== SUPPLIED MATERIAL ==
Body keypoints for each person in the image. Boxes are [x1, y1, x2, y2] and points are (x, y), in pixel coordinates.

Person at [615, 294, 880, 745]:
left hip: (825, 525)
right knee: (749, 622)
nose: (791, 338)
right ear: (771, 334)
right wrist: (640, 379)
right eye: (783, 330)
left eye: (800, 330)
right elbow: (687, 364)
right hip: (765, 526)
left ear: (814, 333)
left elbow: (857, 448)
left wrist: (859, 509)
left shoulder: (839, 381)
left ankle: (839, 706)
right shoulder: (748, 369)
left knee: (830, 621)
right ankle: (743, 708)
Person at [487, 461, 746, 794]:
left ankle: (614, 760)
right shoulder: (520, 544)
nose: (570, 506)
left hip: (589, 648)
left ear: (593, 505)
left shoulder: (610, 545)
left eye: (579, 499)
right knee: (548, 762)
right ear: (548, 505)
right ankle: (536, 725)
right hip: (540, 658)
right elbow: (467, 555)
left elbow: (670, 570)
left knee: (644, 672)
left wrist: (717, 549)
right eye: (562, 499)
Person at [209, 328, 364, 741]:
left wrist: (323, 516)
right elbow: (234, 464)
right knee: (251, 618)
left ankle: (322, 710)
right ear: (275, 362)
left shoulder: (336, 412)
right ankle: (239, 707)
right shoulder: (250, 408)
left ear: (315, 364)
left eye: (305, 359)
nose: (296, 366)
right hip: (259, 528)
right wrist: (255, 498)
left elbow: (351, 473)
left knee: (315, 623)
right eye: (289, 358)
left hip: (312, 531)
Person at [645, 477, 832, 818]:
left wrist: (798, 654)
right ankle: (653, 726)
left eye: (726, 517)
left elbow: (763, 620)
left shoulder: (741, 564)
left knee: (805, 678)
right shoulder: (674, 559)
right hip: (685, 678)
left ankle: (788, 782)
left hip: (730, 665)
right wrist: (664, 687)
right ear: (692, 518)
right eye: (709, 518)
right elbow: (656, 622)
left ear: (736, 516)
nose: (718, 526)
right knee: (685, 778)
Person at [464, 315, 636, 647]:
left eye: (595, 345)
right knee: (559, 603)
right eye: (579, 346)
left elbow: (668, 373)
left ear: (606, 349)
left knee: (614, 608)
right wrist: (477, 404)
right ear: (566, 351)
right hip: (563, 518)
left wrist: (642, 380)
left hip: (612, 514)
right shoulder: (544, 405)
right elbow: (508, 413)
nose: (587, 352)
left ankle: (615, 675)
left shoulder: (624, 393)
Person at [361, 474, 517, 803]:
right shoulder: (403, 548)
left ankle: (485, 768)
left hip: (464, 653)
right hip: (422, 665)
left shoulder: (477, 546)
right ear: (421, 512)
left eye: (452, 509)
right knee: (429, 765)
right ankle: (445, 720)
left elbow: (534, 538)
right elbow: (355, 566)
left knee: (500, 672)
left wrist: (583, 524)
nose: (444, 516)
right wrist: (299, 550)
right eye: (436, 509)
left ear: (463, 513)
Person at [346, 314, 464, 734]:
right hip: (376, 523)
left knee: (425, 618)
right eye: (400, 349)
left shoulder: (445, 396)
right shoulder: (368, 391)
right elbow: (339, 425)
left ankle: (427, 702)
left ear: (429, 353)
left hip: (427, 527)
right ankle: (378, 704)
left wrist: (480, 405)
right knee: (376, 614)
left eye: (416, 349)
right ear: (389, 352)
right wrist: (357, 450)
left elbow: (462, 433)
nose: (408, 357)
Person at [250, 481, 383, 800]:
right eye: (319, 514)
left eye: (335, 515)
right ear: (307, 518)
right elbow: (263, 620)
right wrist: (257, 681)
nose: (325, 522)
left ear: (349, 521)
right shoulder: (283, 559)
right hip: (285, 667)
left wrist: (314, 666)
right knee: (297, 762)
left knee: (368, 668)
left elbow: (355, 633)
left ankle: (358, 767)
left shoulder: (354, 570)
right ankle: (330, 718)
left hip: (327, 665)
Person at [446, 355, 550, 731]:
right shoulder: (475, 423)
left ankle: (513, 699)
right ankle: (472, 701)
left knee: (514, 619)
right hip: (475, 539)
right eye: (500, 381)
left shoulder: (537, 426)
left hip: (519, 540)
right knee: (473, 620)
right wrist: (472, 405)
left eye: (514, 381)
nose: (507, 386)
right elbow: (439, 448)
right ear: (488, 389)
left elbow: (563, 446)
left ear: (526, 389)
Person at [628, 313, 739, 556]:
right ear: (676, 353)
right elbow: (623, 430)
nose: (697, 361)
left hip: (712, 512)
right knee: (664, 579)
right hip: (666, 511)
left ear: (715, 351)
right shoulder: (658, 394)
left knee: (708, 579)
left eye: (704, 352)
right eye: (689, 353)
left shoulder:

== PROBLEM REQUIREMENTS ==
Could you set down, exactly as written, the lines above between the one holding "left eye: (579, 499)" and the one holding "left eye: (335, 515)", inclusive, and nothing more?

== ANSWER TO THE EXERCISE ==
left eye: (579, 499)
right knee: (548, 762)
right ear: (548, 505)
right ankle: (536, 725)
right hip: (540, 658)
right elbow: (467, 555)
left elbow: (670, 570)
left knee: (644, 672)
left wrist: (717, 549)
right eye: (562, 499)
Person at [209, 328, 364, 741]:
left wrist: (323, 516)
right elbow: (234, 464)
right knee: (251, 618)
left ankle: (322, 710)
right ear: (275, 362)
left shoulder: (336, 412)
right ankle: (239, 707)
right shoulder: (250, 408)
left ear: (315, 364)
left eye: (305, 359)
nose: (296, 366)
right hip: (259, 528)
right wrist: (255, 498)
left elbow: (351, 473)
left knee: (315, 623)
right eye: (289, 358)
left hip: (312, 531)
Person at [645, 477, 832, 818]:
left wrist: (798, 654)
right ankle: (653, 726)
left eye: (726, 517)
left elbow: (763, 620)
left shoulder: (741, 564)
left knee: (805, 678)
right shoulder: (674, 559)
right hip: (685, 678)
left ankle: (788, 782)
left hip: (730, 665)
right wrist: (664, 687)
right ear: (692, 518)
right eye: (709, 518)
right elbow: (656, 622)
left ear: (736, 516)
nose: (718, 526)
right knee: (685, 778)
Person at [464, 315, 636, 647]:
left eye: (595, 345)
right knee: (559, 603)
right eye: (579, 346)
left elbow: (668, 373)
left ear: (606, 349)
left knee: (614, 608)
right wrist: (477, 404)
right ear: (566, 351)
right hip: (563, 518)
left wrist: (642, 380)
left hip: (612, 514)
right shoulder: (544, 405)
right elbow: (508, 413)
nose: (587, 352)
left ankle: (615, 675)
left shoulder: (624, 393)
Person at [361, 474, 517, 803]:
right shoulder: (403, 548)
left ankle: (485, 768)
left hip: (464, 653)
right hip: (422, 665)
left shoulder: (477, 546)
right ear: (421, 512)
left eye: (452, 509)
right knee: (429, 765)
right ankle: (445, 720)
left elbow: (534, 538)
right elbow: (355, 566)
left knee: (500, 672)
left wrist: (583, 524)
nose: (444, 516)
right wrist: (299, 550)
right eye: (436, 509)
left ear: (463, 513)
Person at [346, 314, 464, 734]:
right hip: (376, 523)
left knee: (425, 618)
right eye: (400, 349)
left shoulder: (445, 396)
right shoulder: (368, 391)
right elbow: (339, 425)
left ankle: (427, 702)
left ear: (429, 353)
left hip: (427, 527)
right ankle: (378, 704)
left wrist: (480, 405)
right knee: (376, 614)
left eye: (416, 349)
right ear: (389, 352)
right wrist: (357, 450)
left elbow: (462, 433)
nose: (408, 357)
Person at [250, 481, 383, 800]:
right eye: (319, 514)
left eye: (335, 515)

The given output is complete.